Plaintiff cites chest X-rays performed on her in 2005, 2006, and 2007.*fn10 (Tr. 325, 382, 388). The radiologists noted that the 2005 and 2006 X-rays showed bronchial wall prominence that may be on the basis of reactive airway disease or bronchitis; the 2005 X-ray also raised a question of atelectasis. (Tr. 325, 382). The 2007 X-ray revealed pulmonary opacity suggestive of atelectasis, pneumonia, or infarct. (Tr. 388). Plaintiff accuses the ALJ of "playing doctor" by failing to address this evidence. As Defendant points out, however, for the ALJ to have independently evaluated the import of these X-rays would have been more like playing doctor than to rely on the interpretations of Plaintiff's physicians. None of these "questions" or "suggestions" raised by the X-rays are diagnoses -- they are merely speculations by a radiologist. Plaintiff points to no instances in the record where any of her treating physicians relied on these X-rays in making a diagnosis of a disabling condition. The only X-ray apparently reviewed by a physician was the 2006 X-ray, from which Dr. Toofan noted a "small left perihilar infiltrate," and gave Plaintiff azithromycin, which treats infection; there is no indication in the record that this condition was lasting or disabling. The ALJ is not qualified to take the results of X-rays and independently examine them to determine their effect on Plaintiff's functioning. The ALJ did properly consider and weigh the evidence that was relevant to her assessment of the effect of Plaintiff's asthma. Therefore, it was not error for her to not undertake the task of X-ray interpretation.

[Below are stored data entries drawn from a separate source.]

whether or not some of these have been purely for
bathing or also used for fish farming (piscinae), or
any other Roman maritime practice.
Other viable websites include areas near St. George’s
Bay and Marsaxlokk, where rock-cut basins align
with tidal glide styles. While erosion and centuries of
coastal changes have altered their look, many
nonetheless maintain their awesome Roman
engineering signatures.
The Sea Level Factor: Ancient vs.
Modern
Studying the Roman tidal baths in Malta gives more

Finally, Plaintiff argues in her Response that the ALJ should have considered the fact that Plaintiff was able to use her inhaler as often as needed while in school. However, Plaintiff does not indicate what effect consideration of this is supposed to have had on the ALJ's decision. The Court assumes that it is intended to show that the ALJ did not consider the effect of Plaintiff's need to use her inhaler frequently on her ability to work, as work is more demanding than school. In assessing Plaintiff's ability to work with the Vocational Expert, the ALJ explicitly asked him whether the suggested jobs would allow for breaks to use the inhaler as frequently as Plaintiff needed to use it, which, according to Plaintiff's testimony, would be four to six times during her waking hours on a bad day. The Vocational Expert testified that six such breaks would be allowable for all but two of the suggested jobs; six breaks would meet Plaintiff's needs, even on a bad day, according to her testimony. Therefore, it was not error for the ALJ not to explicitly mention the fact that Plaintiff could use her inhaler as needed while in school.

CONCLUSION

For the foregoing reasons, Plaintiff's Motion for Summary Reversal (Doc. 14) is DENIED, and Defendant's Motion for Summary Affirmance (Doc. 17) is GRANTED.

CASE TERMINATED.

Entered this 19th day of February, 2010.